Литературный герой... Обобщенный, сотканный из тысяч разноликих черточек и свойств бытия образ? В жизни он подчас оказывается неизмеримо глубже и интереснее многих литературных персонажей. И этот новый герои, наш современник, предъявляет свой счет искусству.
Институт Мировой литературы имени А. М. Горького попросил меня провести беседу с Алексеевым. Затевалась интересная дискуссия, и мнение Михаила Николаевича в этом споре было авторитетным и интересным.
- В каком плане видится вам дальнейшее развитие литературы о войне? - спросил я. - Судьбы "военного" романа? Эволюция и качественное обновление его? Тема Отечественной войны в искусстве - вечная тема. Это тема человека, до конца, самым жесточайшим образом испытанного на прочность и верность Родине, народу, знамени. Такой человеческий "материал" неисчерпаем. Никогда. Но литература о войне не может стоять на месте, замкнуться в круг одних и тех же проблем, сюжетов, ситуаций, образов, ставших, хотя бы уже в силу своей повторяемости, несколько традиционными. Настоящее искусство всегда в движении.
Алексеев задумался.
- Каким видится мне завтрашний день литературы о войне? Вероятно, естественным и закономерным был процесс первых десятилетий, последовавших за 1945 годом: писатели в основном, даже писатели незаурядного таланта, давали войну "близким планом". Романы, повести, поэмы и стихи были своего рода реакцией на увиденное и пережитое самими литераторами.
Осмысление событий в более широком, "глобальном" масштабе требовало и времени, и нового знания, связанного с обязательным введением в общественный обиход и документов, и материалов, и воспоминаний, которые ни в годы войны, ни сразу после нее не могли быть обнародованы как советские, так и зарубежные, особенно немецкие.
- Но любые документы и материалы пишутся людьми, а потому отражают так или иначе личностную оценку событий и фактов. Не говоря уж о том, что, скажем, советские, немецкие, английские и американские материалы трактуют зачастую одни и те же явления с полярно-противоположных классовых, идеологических точек зрения. Все это требовалось критически осмыслить, сопоставить, проанализировать, чтобы представить для самого себя объективную картину, причины и следствия свершившегося. Само видение войны писателем становилось масштабнее, объемнее. Здесь, на мой взгляд, и в жизни, и в литературе шли два взаимосближающихся процесса. С одной стороны, у самих литераторов не могла не родиться потребность выразить правду о войне в крупномасштабных полотнах. С другой - потребность такого масштабного и всестороннего знания этой правды постоянно росла у читательских масс. Явления эти были рождены самой развивающейся жизнью и, следовательно, не могли не быть так или иначе реализованы творчеством.

▶ Данные строки:

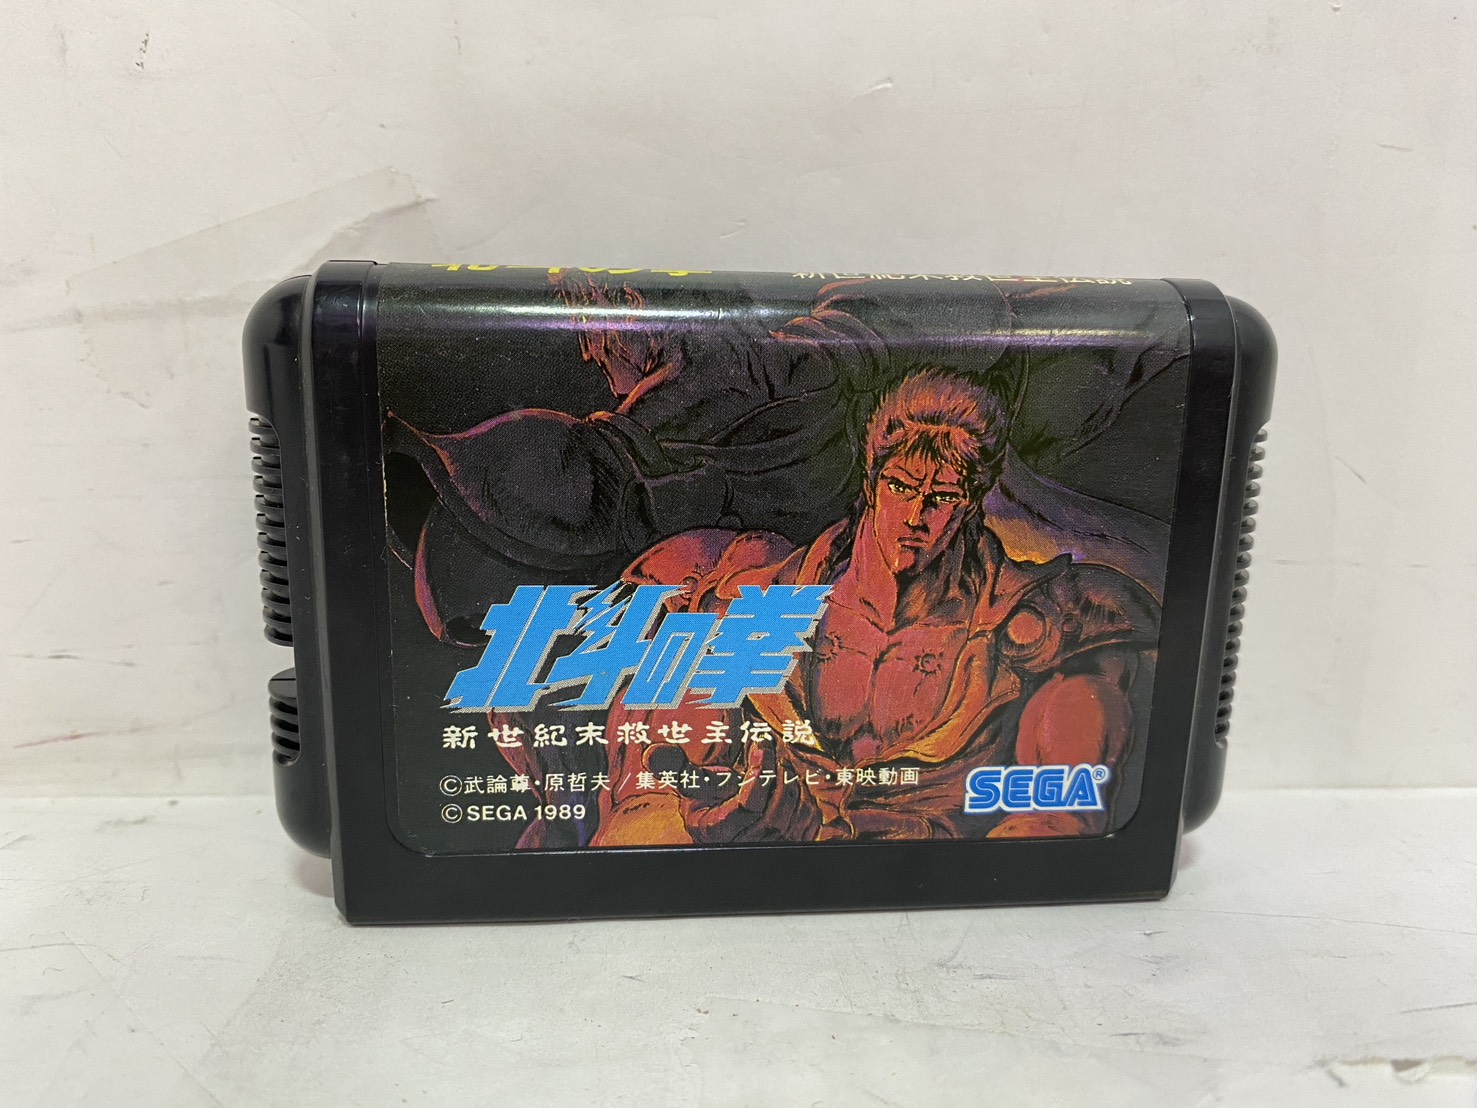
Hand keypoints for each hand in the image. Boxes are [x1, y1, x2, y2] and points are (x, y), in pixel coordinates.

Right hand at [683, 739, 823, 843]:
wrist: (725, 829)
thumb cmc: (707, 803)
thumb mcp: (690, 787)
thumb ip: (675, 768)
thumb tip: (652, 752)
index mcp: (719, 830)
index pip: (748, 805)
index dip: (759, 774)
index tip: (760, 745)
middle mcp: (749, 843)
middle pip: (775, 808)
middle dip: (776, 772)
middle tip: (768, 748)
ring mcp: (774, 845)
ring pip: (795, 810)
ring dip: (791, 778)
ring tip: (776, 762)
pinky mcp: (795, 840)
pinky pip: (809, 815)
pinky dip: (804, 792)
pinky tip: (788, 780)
---
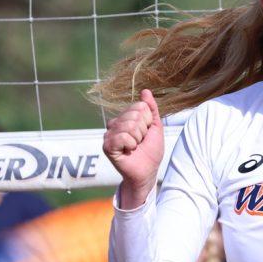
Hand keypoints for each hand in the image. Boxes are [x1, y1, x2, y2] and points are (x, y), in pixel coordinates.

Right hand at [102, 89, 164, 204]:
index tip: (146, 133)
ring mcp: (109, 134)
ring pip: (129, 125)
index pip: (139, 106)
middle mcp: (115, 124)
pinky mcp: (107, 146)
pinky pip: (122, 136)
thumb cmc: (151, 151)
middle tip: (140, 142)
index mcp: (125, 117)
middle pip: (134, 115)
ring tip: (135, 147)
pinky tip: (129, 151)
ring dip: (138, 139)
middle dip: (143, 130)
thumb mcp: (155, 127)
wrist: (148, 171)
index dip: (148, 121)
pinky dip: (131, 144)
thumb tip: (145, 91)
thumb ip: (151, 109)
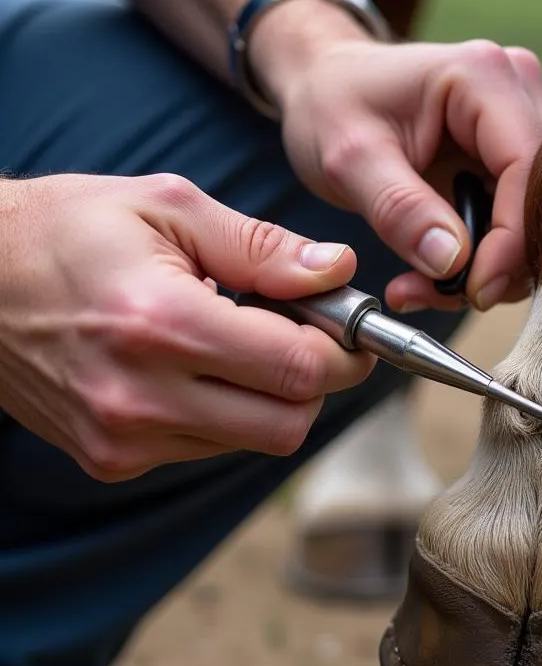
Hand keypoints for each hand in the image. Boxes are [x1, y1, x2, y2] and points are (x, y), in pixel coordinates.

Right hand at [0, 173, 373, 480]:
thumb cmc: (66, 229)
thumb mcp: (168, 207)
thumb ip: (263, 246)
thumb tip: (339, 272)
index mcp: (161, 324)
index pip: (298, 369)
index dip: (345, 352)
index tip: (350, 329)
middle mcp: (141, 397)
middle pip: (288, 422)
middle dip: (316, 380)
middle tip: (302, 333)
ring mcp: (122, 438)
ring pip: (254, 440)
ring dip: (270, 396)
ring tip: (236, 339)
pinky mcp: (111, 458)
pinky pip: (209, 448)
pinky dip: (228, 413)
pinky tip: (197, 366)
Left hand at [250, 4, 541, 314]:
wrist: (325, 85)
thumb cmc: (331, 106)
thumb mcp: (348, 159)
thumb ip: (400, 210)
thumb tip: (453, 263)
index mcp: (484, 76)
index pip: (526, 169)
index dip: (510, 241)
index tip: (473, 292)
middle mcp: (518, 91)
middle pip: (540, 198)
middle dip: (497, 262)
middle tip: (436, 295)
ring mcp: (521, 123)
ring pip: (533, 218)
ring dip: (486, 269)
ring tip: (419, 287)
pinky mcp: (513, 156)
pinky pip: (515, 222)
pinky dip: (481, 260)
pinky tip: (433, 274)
--
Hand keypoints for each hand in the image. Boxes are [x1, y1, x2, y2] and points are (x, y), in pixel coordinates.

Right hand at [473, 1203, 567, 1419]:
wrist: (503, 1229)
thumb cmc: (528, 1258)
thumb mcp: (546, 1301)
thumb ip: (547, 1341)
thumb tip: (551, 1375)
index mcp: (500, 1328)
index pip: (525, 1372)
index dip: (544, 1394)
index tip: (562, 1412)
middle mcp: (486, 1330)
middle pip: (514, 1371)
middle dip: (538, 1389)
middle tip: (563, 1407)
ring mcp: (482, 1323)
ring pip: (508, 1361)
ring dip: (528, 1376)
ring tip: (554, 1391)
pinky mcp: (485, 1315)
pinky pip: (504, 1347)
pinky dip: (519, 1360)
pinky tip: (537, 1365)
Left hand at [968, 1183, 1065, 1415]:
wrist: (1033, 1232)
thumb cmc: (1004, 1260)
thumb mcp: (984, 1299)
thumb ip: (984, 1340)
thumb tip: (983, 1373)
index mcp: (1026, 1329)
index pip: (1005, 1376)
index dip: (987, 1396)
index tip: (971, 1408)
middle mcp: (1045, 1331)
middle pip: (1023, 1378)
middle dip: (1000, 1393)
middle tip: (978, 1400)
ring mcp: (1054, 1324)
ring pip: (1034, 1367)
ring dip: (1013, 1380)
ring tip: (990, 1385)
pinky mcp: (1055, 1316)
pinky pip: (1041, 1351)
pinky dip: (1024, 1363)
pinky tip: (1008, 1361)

▶ Что сделать:
1 - Перепишите слово в слово кусок из исходного текста: начните с места, где стоят слова "- Каким видится", и остановитесь после слов "зарубежные, особенно немецкие.".
2 - Ответьте коротко по исходному тексту:
(a) Какой институт попросил провести беседу с Алексеевым?
(b) После какого года, по словам Алексеева, писатели в основном давали войну «близким планом»?
(c) Материалы каких стран, по словам Алексеева, зачастую трактуют одни и те же явления с противоположных точек зрения?

▶ Ответы:
1 -
- Каким видится мне завтрашний день литературы о войне? Вероятно, естественным и закономерным был процесс первых десятилетий, последовавших за 1945 годом: писатели в основном, даже писатели незаурядного таланта, давали войну "близким планом". Романы, повести, поэмы и стихи были своего рода реакцией на увиденное и пережитое самими литераторами.
Осмысление событий в более широком, "глобальном" масштабе требовало и времени, и нового знания, связанного с обязательным введением в общественный обиход и документов, и материалов, и воспоминаний, которые ни в годы войны, ни сразу после нее не могли быть обнародованы как советские, так и зарубежные, особенно немецкие.

2 -
(a) Институт мировой литературы имени А. М. Горького.
(b) После 1945 года.
(c) Советские, немецкие, английские и американские.